DATASET RECORDS →
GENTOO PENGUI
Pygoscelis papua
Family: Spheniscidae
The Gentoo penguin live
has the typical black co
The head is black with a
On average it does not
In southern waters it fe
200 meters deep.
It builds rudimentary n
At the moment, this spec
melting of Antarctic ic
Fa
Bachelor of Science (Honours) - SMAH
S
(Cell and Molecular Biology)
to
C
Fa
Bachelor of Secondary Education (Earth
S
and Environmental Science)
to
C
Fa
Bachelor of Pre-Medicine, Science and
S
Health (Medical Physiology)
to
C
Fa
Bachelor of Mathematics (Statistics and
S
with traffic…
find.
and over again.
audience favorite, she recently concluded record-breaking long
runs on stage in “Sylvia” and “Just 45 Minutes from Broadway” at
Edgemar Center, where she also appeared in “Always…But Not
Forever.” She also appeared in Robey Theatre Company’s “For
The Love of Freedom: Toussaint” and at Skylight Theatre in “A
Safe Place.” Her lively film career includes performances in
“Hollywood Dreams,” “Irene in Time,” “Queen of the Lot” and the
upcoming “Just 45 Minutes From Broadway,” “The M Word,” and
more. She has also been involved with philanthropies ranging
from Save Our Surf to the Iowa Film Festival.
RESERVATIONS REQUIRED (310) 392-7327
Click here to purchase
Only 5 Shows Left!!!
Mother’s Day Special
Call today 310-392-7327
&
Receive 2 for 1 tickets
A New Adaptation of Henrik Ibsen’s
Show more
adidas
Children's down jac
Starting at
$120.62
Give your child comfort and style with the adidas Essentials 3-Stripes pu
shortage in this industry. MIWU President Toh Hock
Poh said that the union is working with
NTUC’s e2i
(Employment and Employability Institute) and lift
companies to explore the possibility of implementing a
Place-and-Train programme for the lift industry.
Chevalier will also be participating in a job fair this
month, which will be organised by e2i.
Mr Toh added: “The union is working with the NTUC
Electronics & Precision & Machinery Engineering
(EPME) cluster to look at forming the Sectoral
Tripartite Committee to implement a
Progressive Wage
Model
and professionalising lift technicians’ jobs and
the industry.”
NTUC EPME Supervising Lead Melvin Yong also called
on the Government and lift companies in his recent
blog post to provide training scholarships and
...
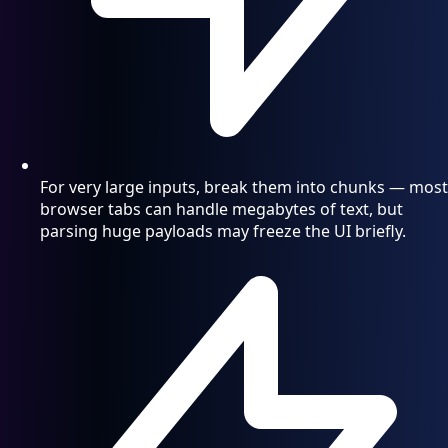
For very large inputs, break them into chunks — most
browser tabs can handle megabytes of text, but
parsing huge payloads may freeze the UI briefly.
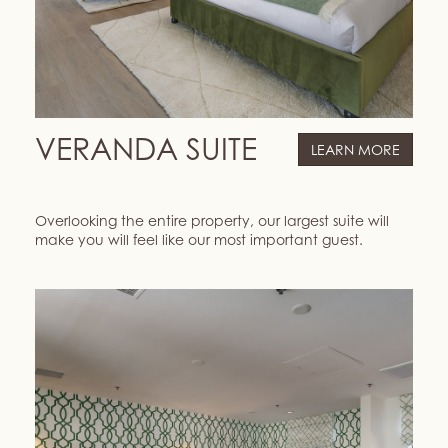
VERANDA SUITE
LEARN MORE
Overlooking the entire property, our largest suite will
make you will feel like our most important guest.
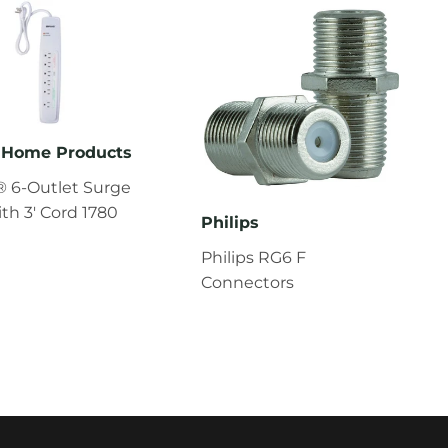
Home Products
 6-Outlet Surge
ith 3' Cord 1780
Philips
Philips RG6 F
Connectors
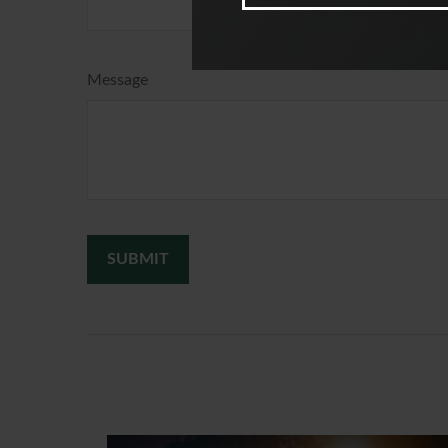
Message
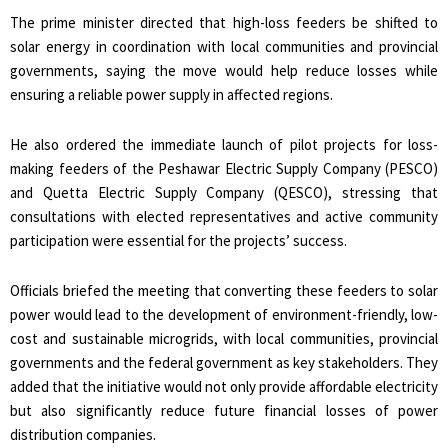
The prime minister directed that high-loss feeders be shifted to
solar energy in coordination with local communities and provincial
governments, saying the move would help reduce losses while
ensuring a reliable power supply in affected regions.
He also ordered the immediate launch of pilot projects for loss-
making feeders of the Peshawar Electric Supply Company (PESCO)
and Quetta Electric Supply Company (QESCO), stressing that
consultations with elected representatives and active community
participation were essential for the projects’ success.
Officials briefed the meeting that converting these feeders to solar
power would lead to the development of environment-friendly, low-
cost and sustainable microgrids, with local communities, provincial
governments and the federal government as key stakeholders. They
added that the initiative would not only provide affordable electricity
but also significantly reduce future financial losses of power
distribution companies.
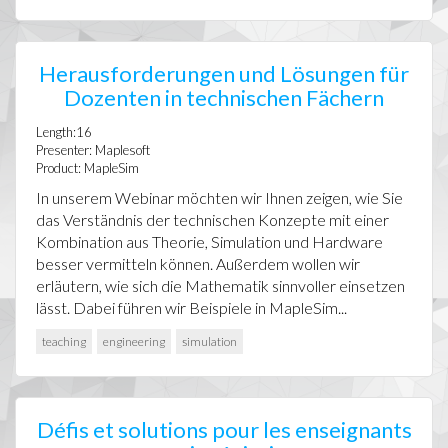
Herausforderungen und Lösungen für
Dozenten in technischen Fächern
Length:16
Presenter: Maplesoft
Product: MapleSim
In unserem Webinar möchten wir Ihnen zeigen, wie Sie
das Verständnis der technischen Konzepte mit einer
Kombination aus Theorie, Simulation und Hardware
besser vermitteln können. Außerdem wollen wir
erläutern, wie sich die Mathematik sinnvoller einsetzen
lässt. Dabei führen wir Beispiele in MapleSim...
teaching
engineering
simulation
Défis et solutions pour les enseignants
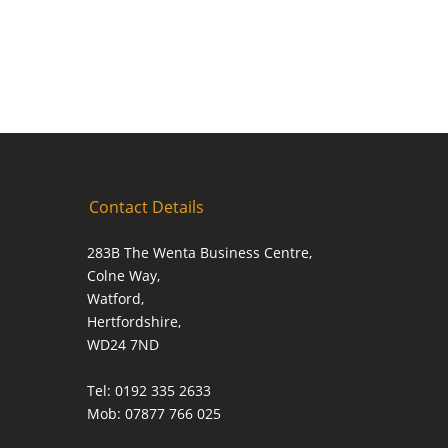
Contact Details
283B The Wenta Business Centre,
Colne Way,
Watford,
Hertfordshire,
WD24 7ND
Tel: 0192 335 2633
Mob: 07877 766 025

WORK TO COMPLETE → Once the line with "and over again." is found in the records above, print exactly that line and every line after it through the line with "more. She has".

OUTPUT BELOW →
and over again.
audience favorite, she recently concluded record-breaking long
runs on stage in “Sylvia” and “Just 45 Minutes from Broadway” at
Edgemar Center, where she also appeared in “Always…But Not
Forever.” She also appeared in Robey Theatre Company’s “For
The Love of Freedom: Toussaint” and at Skylight Theatre in “A
Safe Place.” Her lively film career includes performances in
“Hollywood Dreams,” “Irene in Time,” “Queen of the Lot” and the
upcoming “Just 45 Minutes From Broadway,” “The M Word,” and
more. She has also been involved with philanthropies ranging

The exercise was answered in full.